'Overwatch' Reddit Got Tricked And It Won't Be The Last Time
Tricking the entire Overwatch subreddit into thinking a new feature is coming to the game is a lot easier than you’d think. All you need is to photoshop two Overwatch skins together, post them to a forum and wait for some user hungry enough to pick up the bait. Everyone wants glory, or just a little bit of reddit karma.
Here’s how the Overwatch subreddit got tricked this time.
On Monday morning, a user on r/overwatch posted that he/she had proof that swappable skins would be coming to the game. The post used a picture found on Imgur and showed the normal Reinhardt skin holding a Golden axe from the Bloodhart skin. The subreddit exploded, upvoting the post and gushing about how it has to be real. YouTube videos started to pop up, created by Overwatch news vultures like Ohnickel and UnitLost. It didn’t matter that a similar idea had just hit the front page of reddit a few days before or that it looked heavily photoshopped, it had to be real because rowdy mobs always do their research.
The very next day, another user posted on the Overwatch subreddit taking credit for posting the original picture and had proof. Yuren said that he created the image because he wanted to practice using Gimp 2, a free editing software. “This is not for seeking attention for myself, but to raise attention for the idea itself,” Yuren wrote. The original reddit post has since been removed, either because it was proven fake or the Overwatch sub moderators deemed it too “controversial.”

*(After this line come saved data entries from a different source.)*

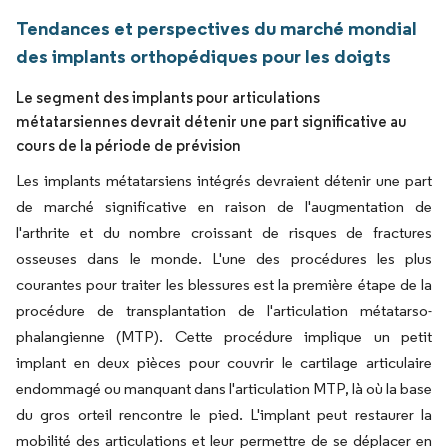
Tendances et perspectives du marché mondial
des implants orthopédiques pour les doigts
Le segment des implants pour articulations
métatarsiennes devrait détenir une part significative au
cours de la période de prévision
Les implants métatarsiens intégrés devraient détenir une part
de marché significative en raison de l'augmentation de
l'arthrite et du nombre croissant de risques de fractures
osseuses dans le monde. L'une des procédures les plus
courantes pour traiter les blessures est la première étape de la
procédure de transplantation de l'articulation métatarso-
phalangienne (MTP). Cette procédure implique un petit
implant en deux pièces pour couvrir le cartilage articulaire
endommagé ou manquant dans l'articulation MTP, là où la base
du gros orteil rencontre le pied. L'implant peut restaurer la
mobilité des articulations et leur permettre de se déplacer en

The Overwatch subreddit has been on a “leak” hype train for the past few weeks. After a 4chan user revealed Orisa before she was officially released, internet forum dwellers thinks they’ve found the next big crack in the Blizzard Titanic. Last week, another post on 4chan popped up from someone claiming to have worked on the Quality Assurance team for Overwatch. The same video vultures created content about this “leak” (and I’d be lying if I didn’t post about it as well. ) It doesn’t matter that these random comments could just be total bull shit, everyone’s already on to the next “leak” anyways.
I didn’t believe the picture was real. I’m not saying that as an “I told you so” but to say that you have to check your sources before “bandwagoning” for a cause. On the internet, anyone can make anything and a ton of people will believe that it’s true. I’ve dived down to the deepest parts of reddit and seen how easy it is for them to get fooled. Anyone can create the next grainy YouTube video that is totally about the next Overwatch event and not just two Tracers, a Reaper and a Symmetra shield stuck together in Adobe After Effects.